TIME SIFTERS ARCHAEOLOGY SOCIETY
DEDICATED TO DISCOVERING AND PRESERVING ARCHAEOLOGICAL HERITAGE
Since its inception in 1986, TSAS has assisted archaeologists in major excavations throughout southwest Florida. Members participated in excavations and in creating ‘A Window to the Past’ exhibition inside of a prehistoric shell mound at Historic Spanish Point. Time Sifters has sponsored and/or participated in the successful outreach programs; “Trail of Florida's Indian Heritage” and “Looking for Angola”. Over the decades, TSAS has provided significant support contributing to the preservation of local archaeological resources. TSAS is a chapter of the Florida Anthropological Society, and supports local anthropology programs at New College of Florida, including sponsoring a paper competition for college students.
NOTES FROM A TIME SIFTER: PRESENTATIONS AND POSTS
APRIL 2017 PRESENTATION
The Dating Game: Palmer Mound Pots & People
By Maranda Kles, Ph.D., Assistant Professor, University of Louisiana at Lafayette
The Palmer mound site is located at Historic Spanish Point in south Sarasota County.

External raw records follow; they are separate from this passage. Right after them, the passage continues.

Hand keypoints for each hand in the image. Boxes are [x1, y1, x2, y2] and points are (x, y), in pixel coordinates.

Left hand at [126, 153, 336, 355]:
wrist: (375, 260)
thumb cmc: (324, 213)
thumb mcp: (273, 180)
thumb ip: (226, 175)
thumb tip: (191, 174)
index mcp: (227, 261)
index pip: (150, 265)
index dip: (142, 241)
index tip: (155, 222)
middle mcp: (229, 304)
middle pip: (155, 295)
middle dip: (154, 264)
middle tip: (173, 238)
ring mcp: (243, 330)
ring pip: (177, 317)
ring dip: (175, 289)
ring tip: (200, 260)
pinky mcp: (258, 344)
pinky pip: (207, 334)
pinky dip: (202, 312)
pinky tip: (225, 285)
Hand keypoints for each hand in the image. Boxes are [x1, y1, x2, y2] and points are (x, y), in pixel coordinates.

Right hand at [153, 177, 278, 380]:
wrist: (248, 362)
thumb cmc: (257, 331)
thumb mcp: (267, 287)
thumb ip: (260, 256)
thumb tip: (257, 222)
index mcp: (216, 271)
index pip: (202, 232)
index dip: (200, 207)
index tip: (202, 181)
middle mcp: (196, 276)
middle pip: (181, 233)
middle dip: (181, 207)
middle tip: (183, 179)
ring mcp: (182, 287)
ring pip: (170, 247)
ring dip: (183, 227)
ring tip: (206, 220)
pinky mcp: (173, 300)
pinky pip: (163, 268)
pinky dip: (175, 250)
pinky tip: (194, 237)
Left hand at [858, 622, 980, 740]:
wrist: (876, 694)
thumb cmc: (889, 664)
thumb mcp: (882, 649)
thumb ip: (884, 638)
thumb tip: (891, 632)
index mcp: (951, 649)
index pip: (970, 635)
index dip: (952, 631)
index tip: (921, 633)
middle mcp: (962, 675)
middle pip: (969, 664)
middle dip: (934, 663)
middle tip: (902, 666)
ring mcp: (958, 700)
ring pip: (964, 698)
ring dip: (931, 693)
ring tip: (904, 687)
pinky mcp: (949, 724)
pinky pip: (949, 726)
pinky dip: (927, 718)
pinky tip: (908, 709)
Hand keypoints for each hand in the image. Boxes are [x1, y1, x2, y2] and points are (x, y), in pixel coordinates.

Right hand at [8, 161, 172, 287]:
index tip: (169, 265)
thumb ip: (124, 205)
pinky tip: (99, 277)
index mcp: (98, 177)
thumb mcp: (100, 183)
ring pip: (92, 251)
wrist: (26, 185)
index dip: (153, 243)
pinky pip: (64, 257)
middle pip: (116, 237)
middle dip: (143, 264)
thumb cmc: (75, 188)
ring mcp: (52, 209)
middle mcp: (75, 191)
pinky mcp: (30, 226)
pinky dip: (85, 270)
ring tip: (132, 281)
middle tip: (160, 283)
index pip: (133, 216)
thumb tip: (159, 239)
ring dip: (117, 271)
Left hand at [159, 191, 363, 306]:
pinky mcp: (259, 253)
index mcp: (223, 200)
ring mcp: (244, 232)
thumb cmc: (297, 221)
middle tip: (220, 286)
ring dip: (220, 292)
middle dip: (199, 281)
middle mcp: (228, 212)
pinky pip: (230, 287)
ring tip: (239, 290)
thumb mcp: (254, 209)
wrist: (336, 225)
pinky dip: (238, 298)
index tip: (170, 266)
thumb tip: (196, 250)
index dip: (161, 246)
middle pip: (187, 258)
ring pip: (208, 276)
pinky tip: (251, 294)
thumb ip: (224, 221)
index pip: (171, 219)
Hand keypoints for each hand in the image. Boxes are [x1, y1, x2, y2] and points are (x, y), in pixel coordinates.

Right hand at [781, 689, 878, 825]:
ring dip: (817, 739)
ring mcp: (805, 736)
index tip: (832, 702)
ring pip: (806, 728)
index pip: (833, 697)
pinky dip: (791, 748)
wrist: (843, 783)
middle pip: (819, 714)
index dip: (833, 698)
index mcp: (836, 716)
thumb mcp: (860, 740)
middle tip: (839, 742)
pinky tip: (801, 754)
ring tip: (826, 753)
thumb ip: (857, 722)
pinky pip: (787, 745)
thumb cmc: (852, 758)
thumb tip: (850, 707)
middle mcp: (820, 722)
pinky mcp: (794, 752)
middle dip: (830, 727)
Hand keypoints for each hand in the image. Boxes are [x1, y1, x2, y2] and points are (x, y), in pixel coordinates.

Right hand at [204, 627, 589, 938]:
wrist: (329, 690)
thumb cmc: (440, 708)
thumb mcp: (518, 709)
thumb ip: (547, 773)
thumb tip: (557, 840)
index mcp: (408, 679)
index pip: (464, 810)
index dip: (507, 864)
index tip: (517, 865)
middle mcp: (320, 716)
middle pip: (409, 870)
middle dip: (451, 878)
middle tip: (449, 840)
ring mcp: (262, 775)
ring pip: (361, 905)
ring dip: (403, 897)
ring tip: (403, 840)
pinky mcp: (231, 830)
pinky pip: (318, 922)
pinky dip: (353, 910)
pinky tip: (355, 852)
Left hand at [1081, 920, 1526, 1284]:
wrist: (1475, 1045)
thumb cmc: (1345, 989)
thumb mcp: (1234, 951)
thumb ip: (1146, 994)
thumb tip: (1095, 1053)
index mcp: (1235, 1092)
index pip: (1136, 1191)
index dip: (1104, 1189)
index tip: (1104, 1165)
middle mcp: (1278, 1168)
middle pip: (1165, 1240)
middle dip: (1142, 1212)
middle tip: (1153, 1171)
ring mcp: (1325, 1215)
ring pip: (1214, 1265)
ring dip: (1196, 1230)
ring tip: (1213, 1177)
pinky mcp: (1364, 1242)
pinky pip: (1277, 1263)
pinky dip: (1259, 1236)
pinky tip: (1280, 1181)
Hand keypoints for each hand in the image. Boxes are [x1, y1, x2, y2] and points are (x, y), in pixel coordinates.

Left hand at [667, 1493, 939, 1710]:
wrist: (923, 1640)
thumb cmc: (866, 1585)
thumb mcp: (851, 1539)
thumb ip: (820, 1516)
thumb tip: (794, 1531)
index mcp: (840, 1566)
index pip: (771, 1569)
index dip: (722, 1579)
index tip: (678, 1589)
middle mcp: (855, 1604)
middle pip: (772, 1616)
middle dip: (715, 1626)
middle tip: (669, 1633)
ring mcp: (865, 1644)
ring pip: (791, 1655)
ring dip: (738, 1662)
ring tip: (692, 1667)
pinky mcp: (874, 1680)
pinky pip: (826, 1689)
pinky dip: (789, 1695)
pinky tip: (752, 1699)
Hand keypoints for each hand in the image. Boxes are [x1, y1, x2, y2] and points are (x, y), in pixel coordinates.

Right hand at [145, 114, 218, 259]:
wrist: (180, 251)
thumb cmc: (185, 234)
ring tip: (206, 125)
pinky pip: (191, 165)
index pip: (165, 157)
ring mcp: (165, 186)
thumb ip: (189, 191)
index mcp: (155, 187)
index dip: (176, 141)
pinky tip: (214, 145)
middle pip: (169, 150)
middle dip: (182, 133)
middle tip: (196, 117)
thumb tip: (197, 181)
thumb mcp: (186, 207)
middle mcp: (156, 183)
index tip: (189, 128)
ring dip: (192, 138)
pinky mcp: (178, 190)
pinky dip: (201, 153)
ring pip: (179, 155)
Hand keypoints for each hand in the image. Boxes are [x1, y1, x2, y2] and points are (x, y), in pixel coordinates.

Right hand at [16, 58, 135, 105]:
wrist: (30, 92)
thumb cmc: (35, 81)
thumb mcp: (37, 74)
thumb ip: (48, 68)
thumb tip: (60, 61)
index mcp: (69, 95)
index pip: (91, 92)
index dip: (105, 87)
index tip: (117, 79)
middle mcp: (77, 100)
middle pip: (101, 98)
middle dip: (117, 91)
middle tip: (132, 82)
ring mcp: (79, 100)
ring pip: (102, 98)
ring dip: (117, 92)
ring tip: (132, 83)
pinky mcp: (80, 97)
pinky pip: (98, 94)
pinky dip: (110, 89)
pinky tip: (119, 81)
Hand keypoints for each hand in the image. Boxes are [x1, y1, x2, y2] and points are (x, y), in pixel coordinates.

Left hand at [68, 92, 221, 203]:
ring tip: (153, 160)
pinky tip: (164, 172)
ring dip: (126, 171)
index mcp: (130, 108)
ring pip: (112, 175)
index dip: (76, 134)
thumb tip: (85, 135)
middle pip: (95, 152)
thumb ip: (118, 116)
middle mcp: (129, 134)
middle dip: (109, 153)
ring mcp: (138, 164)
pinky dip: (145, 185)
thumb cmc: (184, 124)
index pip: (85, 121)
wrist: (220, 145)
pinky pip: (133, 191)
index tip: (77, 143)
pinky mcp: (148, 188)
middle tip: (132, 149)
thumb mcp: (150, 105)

Recent research has provided new radiocarbon dates for the mound and has also examined social structure, shedding new light on the people that inhabited the Sarasota area 2000 years ago. Biological distance analysis suggests that the population was matrilocal, therefore the men moved to the area to “date” and marry their wives. This pattern has yet to be demonstrated at other sites in Florida making Palmer unique at this time. Further, several whole pots were found broken within the mound. These pots are found in the Manasota period strata, which dates to before the usual “sacrificed” or “killed” pots that are found in many of the Weeden Island period sites. This presentation will detail the new radiocarbon and biological data and discuss the implication of pots and pottery at the Palmer site. Maranda Kles is a bioarchaeologist and forensic anthropologist. She was born is Sarasota and earned her PhD from the University of Florida. She is an assistant professor of Anthropology at the University of Louisiana at Lafayette. Her research interests focus on biological and cultural variation in pre-Contact populations in the Southeastern US.